The season before Christmas is called Advent and for me Christmas isn’t completely Christmas without it. The word Advent comes from a Latin word which means ‘approaching’. It is a time of looking forward; of preparing for the celebration to come. It is also a time to reflect and remember.
Advent begins four Sundays before Christmas and we mark it by decorating our home with a Christmas Tree and an Advent Wreath. Each of the four Sundays focuses on a theme starting with Hope, then Peace, then Joy, then Love. Every Sunday a candle in the Advent Wreath is lit for each theme and we take time to reflect on what the words mean to us.

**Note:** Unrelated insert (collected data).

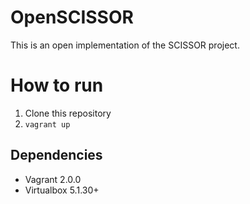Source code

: # OpenSCISSOR

This is an open implementation of the SCISSOR project.

# How to run

1. Clone this repository
1. `vagrant up`

## Dependencies

- Vagrant 2.0.0
- Virtualbox 5.1.30+
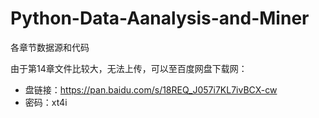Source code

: # Python-Data-Aanalysis-and-Miner
各章节数据源和代码

由于第14章文件比较大，无法上传，可以至百度网盘下载网：
* 盘链接：https://pan.baidu.com/s/18REQ_J057i7KL7ivBCX-cw 
* 密码：xt4i
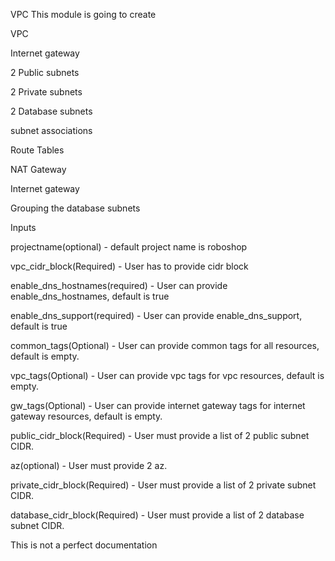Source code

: 
VPC
This module is going to create

VPC

Internet gateway

2 Public subnets

2 Private subnets

2 Database subnets

subnet associations

Route Tables

NAT Gateway

Internet gateway

Grouping the database subnets

Inputs

projectname(optional) - default project name is roboshop

vpc_cidr_block(Required) - User has to provide cidr block

enable_dns_hostnames(required) - User can provide enable_dns_hostnames, default is true

enable_dns_support(required) - User can provide enable_dns_support, default is true


common_tags(Optional) - User can provide common tags for all resources, default is empty.

vpc_tags(Optional) - User can provide vpc tags for vpc resources, default is empty.

gw_tags(Optional) - User can provide internet gateway tags for internet gateway resources, default is empty.

public_cidr_block(Required) - User must provide a list of 2 public subnet CIDR.

az(optional) - User must provide 2 az.

private_cidr_block(Required) - User must provide a list of 2 private subnet CIDR.

database_cidr_block(Required) - User must provide a list of 2 database subnet CIDR.

This is not a perfect documentation 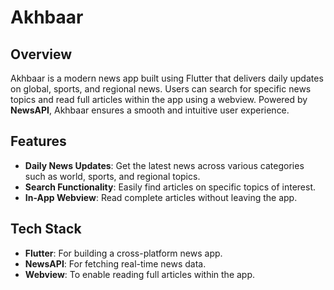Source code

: # Akhbaar  

## Overview  
Akhbaar is a modern news app built using Flutter that delivers daily updates on global, sports, and regional news. Users can search for specific news topics and read full articles within the app using a webview. Powered by **NewsAPI**, Akhbaar ensures a smooth and intuitive user experience.

## Features  
- **Daily News Updates**: Get the latest news across various categories such as world, sports, and regional topics.  
- **Search Functionality**: Easily find articles on specific topics of interest.  
- **In-App Webview**: Read complete articles without leaving the app.  

## Tech Stack  
- **Flutter**: For building a cross-platform news app.  
- **NewsAPI**: For fetching real-time news data.  
- **Webview**: To enable reading full articles within the app.  
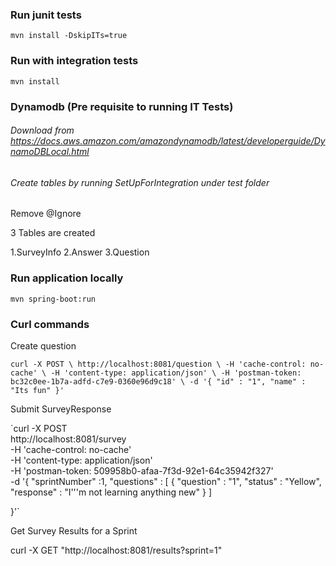 ### Run junit tests

`mvn install -DskipITs=true`

### Run with integration tests

`mvn install`

### Dynamodb (Pre requisite to running IT Tests)

###### Download from https://docs.aws.amazon.com/amazondynamodb/latest/developerguide/DynamoDBLocal.html

###### Create tables by running SetUpForIntegration under test folder

Remove @Ignore 

3 Tables are created 

1.SurveyInfo 
2.Answer
3.Question

### Run application locally

`mvn spring-boot:run`

### Curl commands 

Create question

`curl -X POST \
   http://localhost:8081/question \
   -H 'cache-control: no-cache' \
   -H 'content-type: application/json' \
   -H 'postman-token: bc32c0ee-1b7a-adfd-c7e9-0360e96d9c18' \
   -d '{
 "id" : "1",
 "name" : "Its fun"
 }'`
 
 Submit SurveyResponse 
 
 `curl -X POST \
    http://localhost:8081/survey \
    -H 'cache-control: no-cache' \
    -H 'content-type: application/json' \
    -H 'postman-token: 509958b0-afaa-7f3d-92e1-64c35942f327' \
    -d '{
  	"sprintNumber" :1,
  	"questions" :
  	[
  		{
  			"question" : "1",
  			"status" : "Yellow",
  			"response" : "I'\''m not learning anything new"
  		}
  	]
  	
  }'`
  
  Get Survey Results for a Sprint 
  
  curl -X GET "http://localhost:8081/results?sprint=1"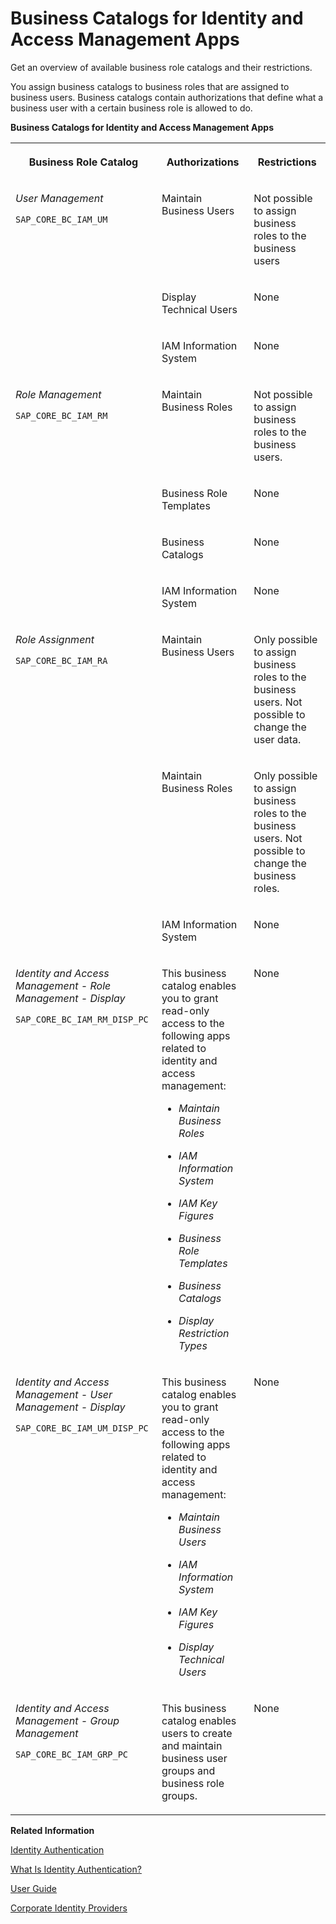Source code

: <!-- loio9bbbfc78b74a45af9059da66a149e507 -->

# Business Catalogs for Identity and Access Management Apps

Get an overview of available business role catalogs and their restrictions.



You assign business catalogs to business roles that are assigned to business users. Business catalogs contain authorizations that define what a business user with a certain business role is allowed to do.

**Business Catalogs for Identity and Access Management Apps**


<table>
<tr>
<th valign="top">

Business Role Catalog

</th>
<th valign="top">

Authorizations

</th>
<th valign="top">

Restrictions

</th>
</tr>
<tr>
<td valign="top" rowspan="3">

*User Management*

`SAP_CORE_BC_IAM_UM`

</td>
<td valign="top">

Maintain Business Users

</td>
<td valign="top">

Not possible to assign business roles to the business users

</td>
</tr>
<tr>
<td valign="top">

Display Technical Users

</td>
<td valign="top">

None

</td>
</tr>
<tr>
<td valign="top">

IAM Information System

</td>
<td valign="top">

None

</td>
</tr>
<tr>
<td valign="top" rowspan="4">

*Role Management*

`SAP_CORE_BC_IAM_RM`

</td>
<td valign="top">

Maintain Business Roles

</td>
<td valign="top">

Not possible to assign business roles to the business users.

</td>
</tr>
<tr>
<td valign="top">

Business Role Templates

</td>
<td valign="top">

None

</td>
</tr>
<tr>
<td valign="top">

Business Catalogs

</td>
<td valign="top">

None

</td>
</tr>
<tr>
<td valign="top">

IAM Information System

</td>
<td valign="top">

None

</td>
</tr>
<tr>
<td valign="top" rowspan="3">

*Role Assignment*

`SAP_CORE_BC_IAM_RA`

</td>
<td valign="top">

Maintain Business Users

</td>
<td valign="top">

Only possible to assign business roles to the business users. Not possible to change the user data.

</td>
</tr>
<tr>
<td valign="top">

Maintain Business Roles

</td>
<td valign="top">

Only possible to assign business roles to the business users. Not possible to change the business roles.

</td>
</tr>
<tr>
<td valign="top">

IAM Information System

</td>
<td valign="top">

None

</td>
</tr>
<tr>
<td valign="top">

*Identity and Access Management - Role Management - Display* 

`SAP_CORE_BC_IAM_RM_DISP_PC`

</td>
<td valign="top">

This business catalog enables you to grant read-only access to the following apps related to identity and access management:

-   *Maintain Business Roles*

-   *IAM Information System*

-   *IAM Key Figures*

-   *Business Role Templates*

-   *Business Catalogs*

-   *Display Restriction Types*




</td>
<td valign="top">

None

</td>
</tr>
<tr>
<td valign="top">

*Identity and Access Management - User Management - Display*

`SAP_CORE_BC_IAM_UM_DISP_PC`

</td>
<td valign="top">

This business catalog enables you to grant read-only access to the following apps related to identity and access management:

-   *Maintain Business Users*

-   *IAM Information System*

-   *IAM Key Figures*

-   *Display Technical Users*




</td>
<td valign="top">

None

</td>
</tr>
<tr>
<td valign="top">

*Identity and Access Management - Group Management*

`SAP_CORE_BC_IAM_GRP_PC`

</td>
<td valign="top">

This business catalog enables users to create and maintain business user groups and business role groups.

</td>
<td valign="top">

None

</td>
</tr>
</table>

**Related Information**  


[Identity Authentication](https://help.sap.com/docs/IDENTITY_AUTHENTICATION/6d6d63354d1242d185ab4830fc04feb1/d17a116432d24470930ebea41977a888.html?version=Cloud)

[What Is Identity Authentication?](https://help.sap.com/docs/IDENTITY_AUTHENTICATION/6d6d63354d1242d185ab4830fc04feb1/27882717f44b445fa287936c6f43dc1f.html?version=Cloud)

[User Guide](https://help.sap.com/docs/IDENTITY_AUTHENTICATION/6d6d63354d1242d185ab4830fc04feb1/d4c3811a58c44982bce09e9fdcbb5c64.html?version=Cloud)

[Corporate Identity Providers](https://help.sap.com/docs/IDENTITY_AUTHENTICATION/6d6d63354d1242d185ab4830fc04feb1/19f3eca47db643b6aad448b5dc1075ad.html?version=Cloud)

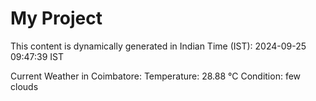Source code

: # My Project

This content is dynamically generated in Indian Time (IST): 2024-09-25 09:47:39 IST


Current Weather in Coimbatore:
Temperature: 28.88 °C
Condition: few clouds
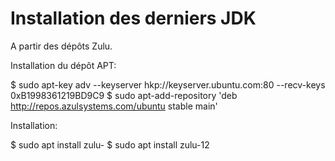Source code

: # Installation des derniers JDK

A partir des dépôts Zulu.


Installation du dépôt APT:

  $ sudo apt-key adv --keyserver hkp://keyserver.ubuntu.com:80 --recv-keys 0xB1998361219BD9C9
  $ sudo apt-add-repository 'deb http://repos.azulsystems.com/ubuntu stable main'


Installation:

  $ sudo apt install zulu-<version>
  $ sudo apt install zulu-12

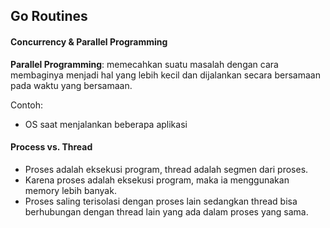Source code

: ## Go Routines

#### Concurrency & Parallel Programming

**Parallel Programming**: memecahkan suatu masalah dengan cara membaginya menjadi
hal yang lebih kecil dan dijalankan secara bersamaan pada waktu yang bersamaan.

Contoh: 
- OS saat menjalankan beberapa aplikasi  

#### Process vs. Thread

- Proses adalah eksekusi program, thread adalah segmen dari proses.
- Karena proses adalah eksekusi program, maka ia menggunakan memory lebih banyak.
- Proses saling terisolasi dengan proses lain sedangkan thread bisa berhubungan dengan thread lain yang ada dalam proses yang sama.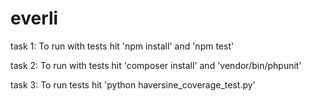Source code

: # everli

task 1: To run with tests hit 'npm install' and 'npm test'

task 2: To run with tests hit 'composer install' and 'vendor/bin/phpunit'

task 3: To run tests hit 'python haversine_coverage_test.py'
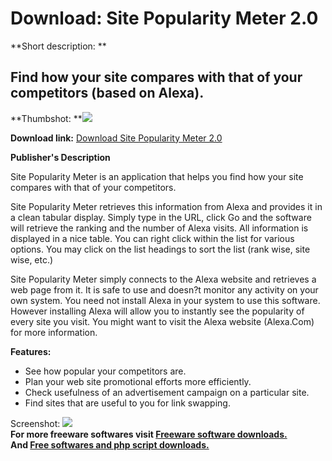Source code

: # Download: Site Popularity Meter 2.0

**Short description: **

## Find how your site compares with that of your competitors (based on Alexa).

  
**Thumbshot: **![](http://www.freewarefiles.com/screenshot/sitepopmeter_md.gif)   
  
**Download link:** [Download Site Popularity Meter 2.0](http://freesoftwares.boysofts.com/Site-Popularity-Meter_program_19598.html)  
  

**Publisher's Description**  
  

Site Popularity Meter is an application that helps you find how your site
compares with that of your competitors.

Site Popularity Meter retrieves this information from Alexa and provides it in
a clean tabular display. Simply type in the URL, click Go and the software
will retrieve the ranking and the number of Alexa visits. All information is
displayed in a nice table. You can right click within the list for various
options. You may click on the list headings to sort the list (rank wise, site
wise, etc.)

Site Popularity Meter simply connects to the Alexa website and retrieves a web
page from it. It is safe to use and doesn?t monitor any activity on your own
system. You need not install Alexa in your system to use this software.
However installing Alexa will allow you to instantly see the popularity of
every site you visit. You might want to visit the Alexa website (Alexa.Com)
for more information.

**Features:**

  * See how popular your competitors are. 
  * Plan your web site promotional efforts more efficiently. 
  * Check usefulness of an advertisement campaign on a particular site. 
  * Find sites that are useful to you for link swapping. 

  
  
Screenshot: ![](http://www.freewarefiles.com/screenshot/sitepopmeter.gif)  
**For more freeware softwares visit [Freeware software downloads.](http://freesoftwares.boysofts.com/)**   
**And [Free softwares and php script downloads.](http://www.boysofts.com/)**

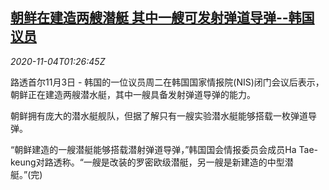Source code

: <!--1604456595000-->
[朝鲜在建造两艘潜艇 其中一艘可发射弹道导弹--韩国议员](https://cn.reuters.com/article/north-korea-submarine-1103-tues-idCNKBS27K06G)
------

<div><i>2020-11-04T01:26:45Z</i></div><p>路透首尔11月3日 - 韩国的一位议员周二在韩国国家情报院(NIS)闭门会议后表示，朝鲜正在建造两艘潜水艇，其中一艘具备发射弹道导弹的能力。</p><p>朝鲜拥有庞大的潜水艇舰队，但据了解只有一艘实验潜水艇能够搭载一枚弹道导弹。</p><p>“朝鲜建造的一艘潜艇能够搭载潜射弹道导弹，”韩国国会情报委员会成员Ha Tae-keung对路透称。“一艘是改装的罗密欧级潜艇，另一艘是新建造的中型潜艇。”(完)</p>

Our Advent Wreath was bought from Ebony and Ivy in Glenbrook a few years ago, but you could easily make your own. You can use any pliable branches or greenery from the garden and place them in a circle on a large round tray or platter. In the middle of the wreath place four red candles (Hope, Peace, Joy and Love) and then a white candle in the centre. The white candle is called the Christ candle and is lit on Christmas day along with the other four. The Advent Wreath makes a beautiful centrepiece for any table.
We also have a homemade Advent calendar of little cardboard boxes that count down the 24 days until Christmas. I write messages for each day and leave treats as well. My children are getting older but they still enjoy it.
We like having a Christmas tree and this year we found the loveliest tree made of woven vines and branches. Local artisan Branching Out Designs makes them here in the Blue Mountains and also runs workshops to show people how to make their own.
Here are some other options for eco-friendly Christmas Trees:
- A couple of large bare tree branches in a pot can look very chic and minimalist.
- Stack some of your favourite books in a tree formation.
- Make a tree shaped wall-hanging with branches and string.
- You could also buy a real potted tree each year and then find somewhere suitable to plant it. Getting a tree native to your area would be ideal.
- Also check out #ecochristmastree on Instagram for more ideas.
We had such fun decorating our tree today. Keeping decorations simple, spending less and being eco-friendly is important to me and thankfully my children are catching on. Here are some ideas:
- Instead of tinsel, make paper chains or bunting.
- Make your own wreath or garland from items in your garden.
- Make origami stars to hang on the tree or string some together.
- Felt is also an easy material for making tree ornaments.
- When buying ornaments or decorations look for those made from wood, ceramic, fabric, metal or paper.
- Buy local and fair trade!
One of the best decorations at Christmas is music. It sets the mood and reminds us about the Christmas stories and themes. There are many beautiful songs and compositions inspired by the Christmas season. Making a Christmas playlist is a great family activity.
Follow this link to listen to our Christmas compilation for 2019. https://open.spotify.com/playlist/4V0PSEpncXPQyUcV7Jj6tB
Today is the first Sunday of Advent and the theme is Hope. I have been listening to this beautiful song about Hope sung by Katie Noonan:
What does Hope mean to you and what do you hope for?